部屋の電気が灯り、強制覚醒。目を瞬かせ視界をクリアにすると、こちらを見下ろすエプロン姿の啓大さんが見えた。その背後の壁時計は夜の九時を指している。

「お店は?」
「八時で閉店。もう誰もいないよ。残り物だけど、カウンターに夕食置いといたから。食べといて」
「啓大さんは食べないの?」
「後にする。先に買い出ししてこなきゃ。何か食べたいものある?」
「ない。
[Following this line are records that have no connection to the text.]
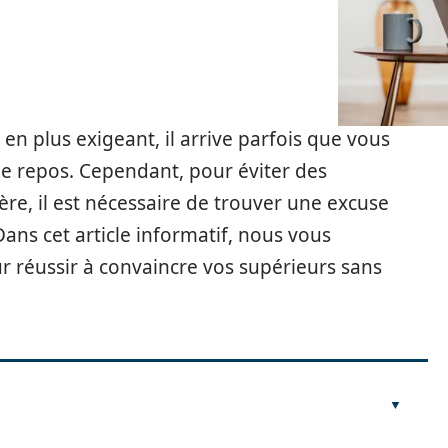
n plus exigeant, il arrive parfois que vous
e repos. Cependant, pour éviter des
re, il est nécessaire de trouver une excuse
Dans cet article informatif, nous vous
r réussir à convaincre vos supérieurs sans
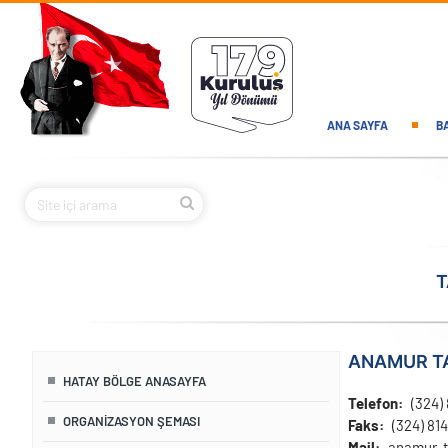
Ana içeriğe atla
Main navi
ANA SAYFA
B
T
ANAMUR T
HATAY BÖLGE ANASAYFA
Telefon
(324) 
ORGANIZASYON ŞEMASI
Faks
(324) 814
Mail
anamur-t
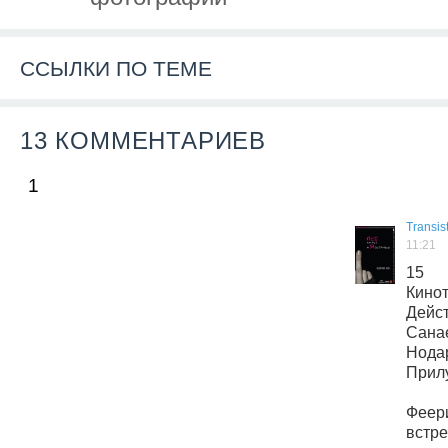
ССЫЛКИ ПО ТЕМЕ
13 КОММЕНТАРИЕВ
1
Transis
11:21
15 
Кинот
Дейс
Сана
Нод
Прилу
Феер
встр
というか……」
「何?」
「それ、明日もここに居ていいことになってる?」
「これから帰るのか?まあ、電車なくもないけど」
「居る。居る、けど」

ここに居るのも去るのも自分次第。嬉しいはずなのに、どこか寂しい。いっそのこと、出ていけと見放された方が踏ん切りがつくのに。

「なあ、(から)いの平気?」
「え、急に何?」
「秋の新作メニュー考えててさ。試食してもらえないかと思って。ちなみに茄子の肉巻きピリ辛炒め」
「美味しそう、食べる」
「ありがと」

共に階下に降り、二手に分かれて俺はカウンター席へ。誰も居ないキッチンを眺めながら、ビーフカレーを堪能。カレー皿の下に残された「冷蔵庫にりんご」のメモに、幸せを感じた。

俺を見てくれる人がいる。気にかけてくれる人が、そばにいる。
とても心地よくて、同時に居心地が悪い。人間、慣れないことはするものじゃない。勝手に思考が巡り、解決を急かす。

ここを出れば、懊悩は終わる。独りで生きれば済む話。けれど、人間は、安全性を感じると安定性を求め、そこに執着したくなるものらしい。俺はすでに、ここを住処と認識し始めている。ここは空腹も孤独も穴埋めできる場所。最高に心地いい。そんな卑劣な俺を、彼は否定しない。最低に居心地が悪い。


温もりに触れたが最後。何も決められなくなった。